Legendary investor Warren Buffett has dumped US airline stocks after his firm Berkshire Hathaway posted $49.75 billion in losses in the first quarter of the year.
Berkshire Hathaway has sold the firm’s entire holdings in the four major U.S. airlines. Buffett warned investors the “world has changed” for the aviation industry in response to the ongoing coronavirus pandemic.
Buffett continued, saying the economic shock of the outbreak will have an “extraordinarily wide” range of possible outcomes for the market, including the impact on his own investment firm. In a regulatory filing, Berkshire revealed $49.75 billion in losses through the first quarter of the year. The company attributed the losses primarily to the massive drop in its investments and businesses as a result of the COVID-19 pandemic.
Berkshire Hathaway operates various businesses deemed essential, including in the transportation, insurance, energy, and utility sectors. These saw their activity slow down, while retail, manufacturing, and service businesses of the conglomerate were heavily impacted.
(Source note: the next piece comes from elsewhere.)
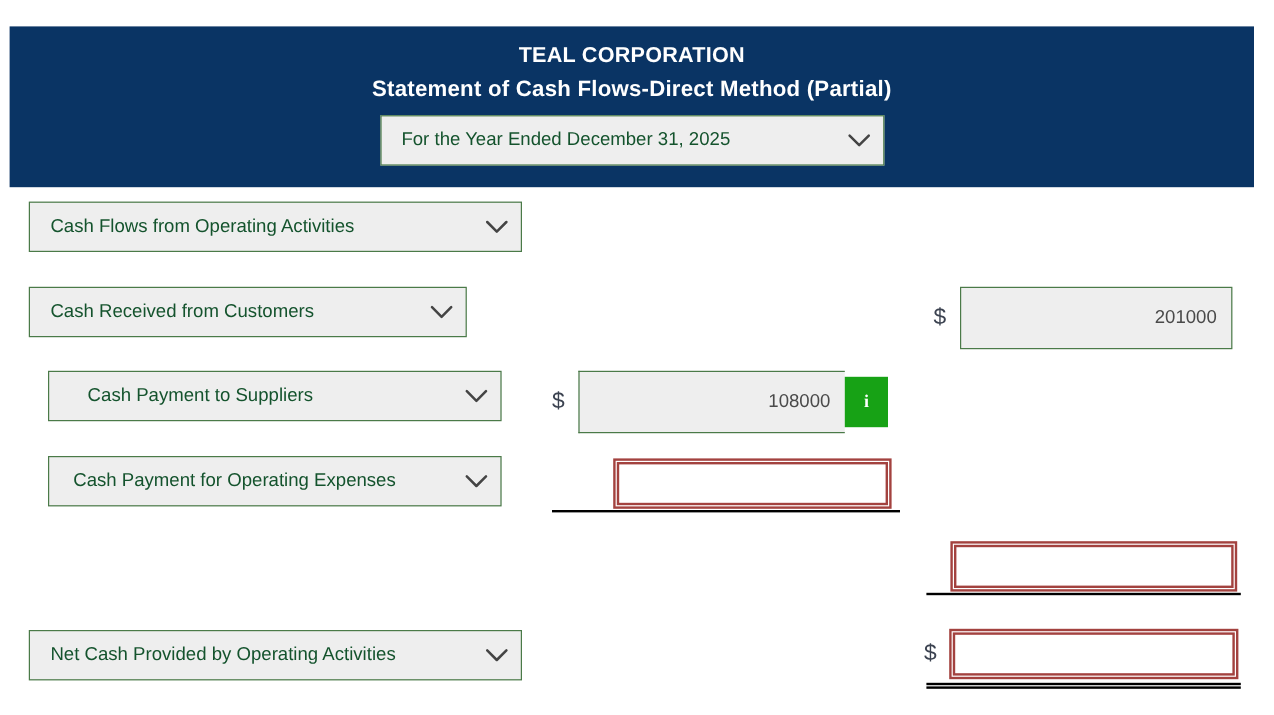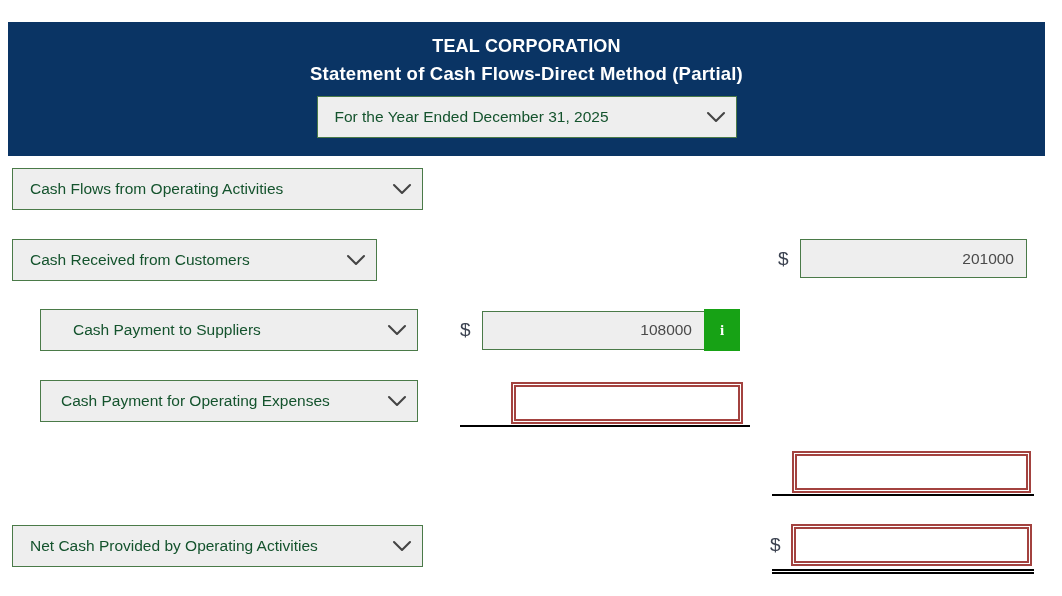"Cash Flows from Operating Activities" .ind0 { left: 12px -> 24px }
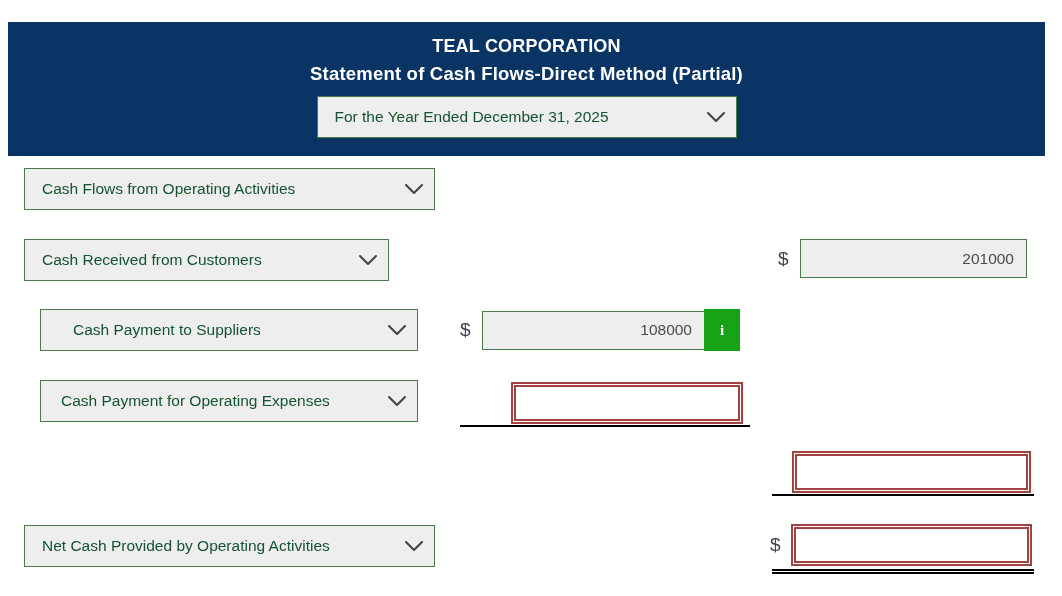"201000" .inp-green { height: 39px -> 52px }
Per Buffett restaurants and entertainment venues were shuttered, forcing Berkshire to protect its stakes by grant leaves for employees and cutting salaries and capital spending plans. Buffett was quoted as saying:
While we believe that these necessary actions are temporary, we cannot reliably predict when business activities at our numerous and diverse operations will normalize. We also cannot predict how these events will alter the future consumption patterns of consumers and businesses we serve.
Speaking in a virtual annual meeting from his home in Omaha, Nebraska, Buffett told shareholders the company’s withdrawal from the airline business had come at a substanial loss.
He said,
We made that decision in terms of the airline business. We took money out of the business basically even at a substantial loss.
Buffett continued, saying Berkshire refused to fund a company they think will “chew up money” in the future.